***** DATA TO USE *****
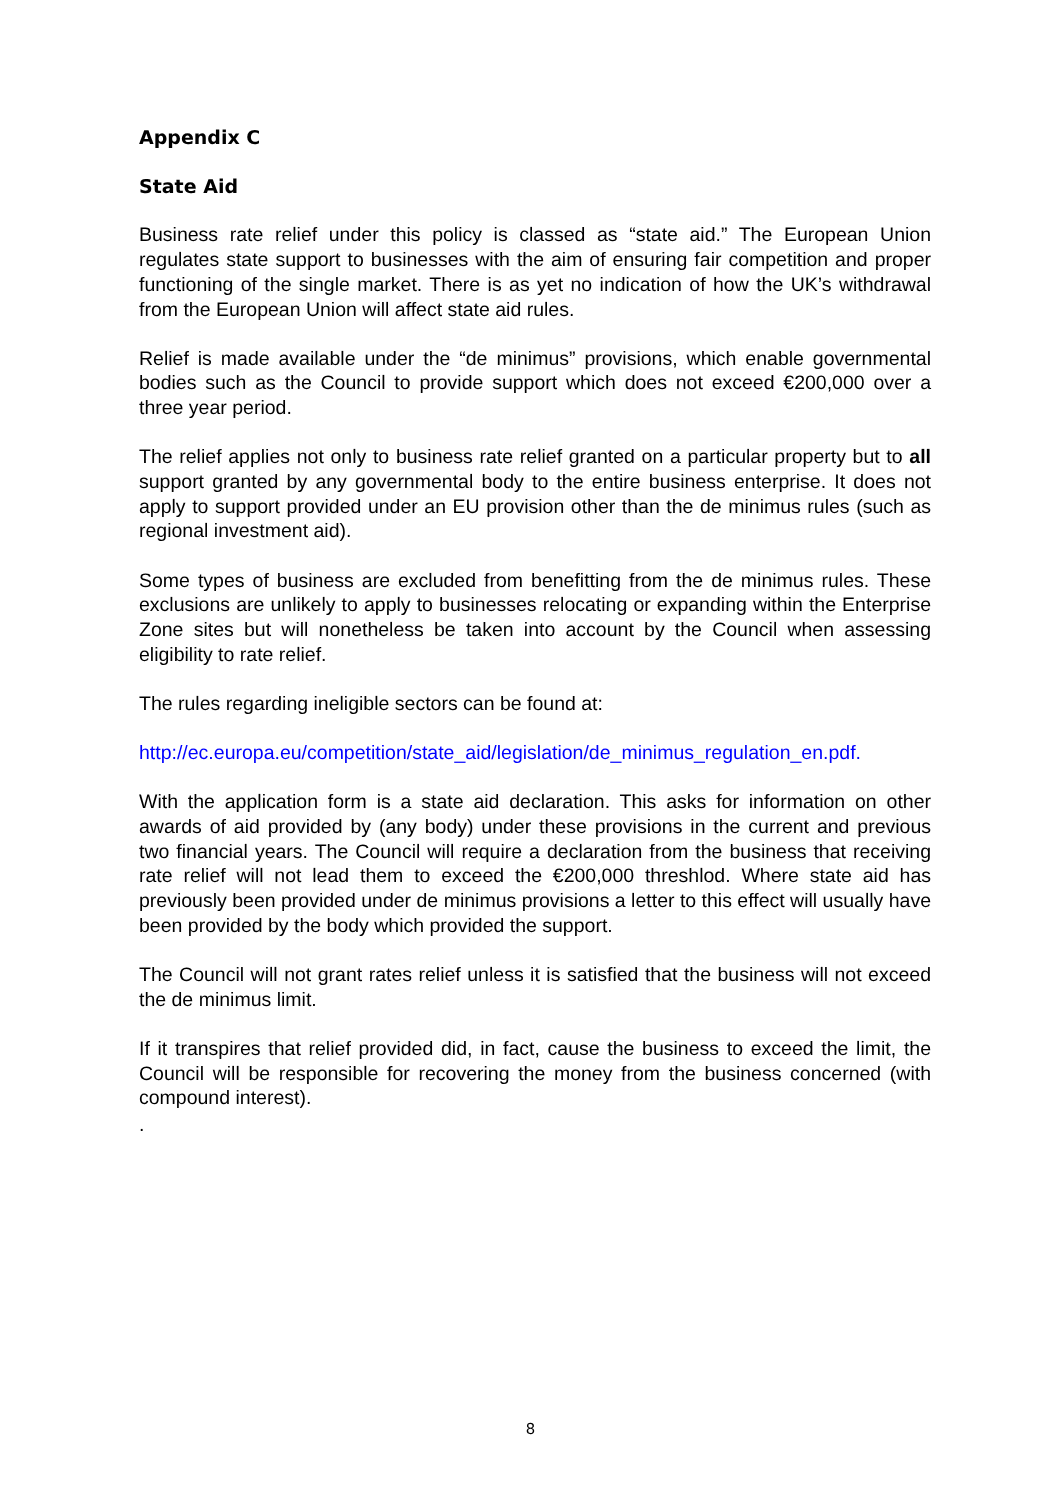Appendix C
State Aid
Business rate relief under this policy is classed as “state aid.” The European Union regulates state support to businesses with the aim of ensuring fair competition and proper functioning of the single market. There is as yet no indication of how the UK’s withdrawal from the European Union will affect state aid rules.
Relief is made available under the “de minimus” provisions, which enable governmental bodies such as the Council to provide support which does not exceed €200,000 over a three year period.
The relief applies not only to business rate relief granted on a particular property but to all support granted by any governmental body to the entire business enterprise. It does not apply to support provided under an EU provision other than the de minimus rules (such as regional investment aid).
Some types of business are excluded from benefitting from the de minimus rules. These exclusions are unlikely to apply to businesses relocating or expanding within the Enterprise Zone sites but will nonetheless be taken into account by the Council when assessing eligibility to rate relief.
The rules regarding ineligible sectors can be found at:
http://ec.europa.eu/competition/state_aid/legislation/de_minimus_regulation_en.pdf.
With the application form is a state aid declaration. This asks for information on other awards of aid provided by (any body) under these provisions in the current and previous two financial years. The Council will require a declaration from the business that receiving rate relief will not lead them to exceed the €200,000 threshlod. Where state aid has previously been provided under de minimus provisions a letter to this effect will usually have been provided by the body which provided the support.
The Council will not grant rates relief unless it is satisfied that the business will not exceed the de minimus limit.
If it transpires that relief provided did, in fact, cause the business to exceed the limit, the Council will be responsible for recovering the money from the business concerned (with compound interest).
.
8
*****
**WHAT THE EXERCISE ASKS:** Transcribe all the data word for word; the images stay out.

**TASK OUTPUT:**
Appendix C
State Aid
Business rate relief under this policy is classed as “state aid.” The European Union regulates state support to businesses with the aim of ensuring fair competition and proper functioning of the single market. There is as yet no indication of how the UK’s withdrawal from the European Union will affect state aid rules.
Relief is made available under the “de minimus” provisions, which enable governmental bodies such as the Council to provide support which does not exceed €200,000 over a three year period.
The relief applies not only to business rate relief granted on a particular property but to all support granted by any governmental body to the entire business enterprise. It does not apply to support provided under an EU provision other than the de minimus rules (such as regional investment aid).
Some types of business are excluded from benefitting from the de minimus rules. These exclusions are unlikely to apply to businesses relocating or expanding within the Enterprise Zone sites but will nonetheless be taken into account by the Council when assessing eligibility to rate relief.
The rules regarding ineligible sectors can be found at:
http://ec.europa.eu/competition/state_aid/legislation/de_minimus_regulation_en.pdf.
With the application form is a state aid declaration. This asks for information on other awards of aid provided by (any body) under these provisions in the current and previous two financial years. The Council will require a declaration from the business that receiving rate relief will not lead them to exceed the €200,000 threshlod. Where state aid has previously been provided under de minimus provisions a letter to this effect will usually have been provided by the body which provided the support.
The Council will not grant rates relief unless it is satisfied that the business will not exceed the de minimus limit.
If it transpires that relief provided did, in fact, cause the business to exceed the limit, the Council will be responsible for recovering the money from the business concerned (with compound interest).
.
8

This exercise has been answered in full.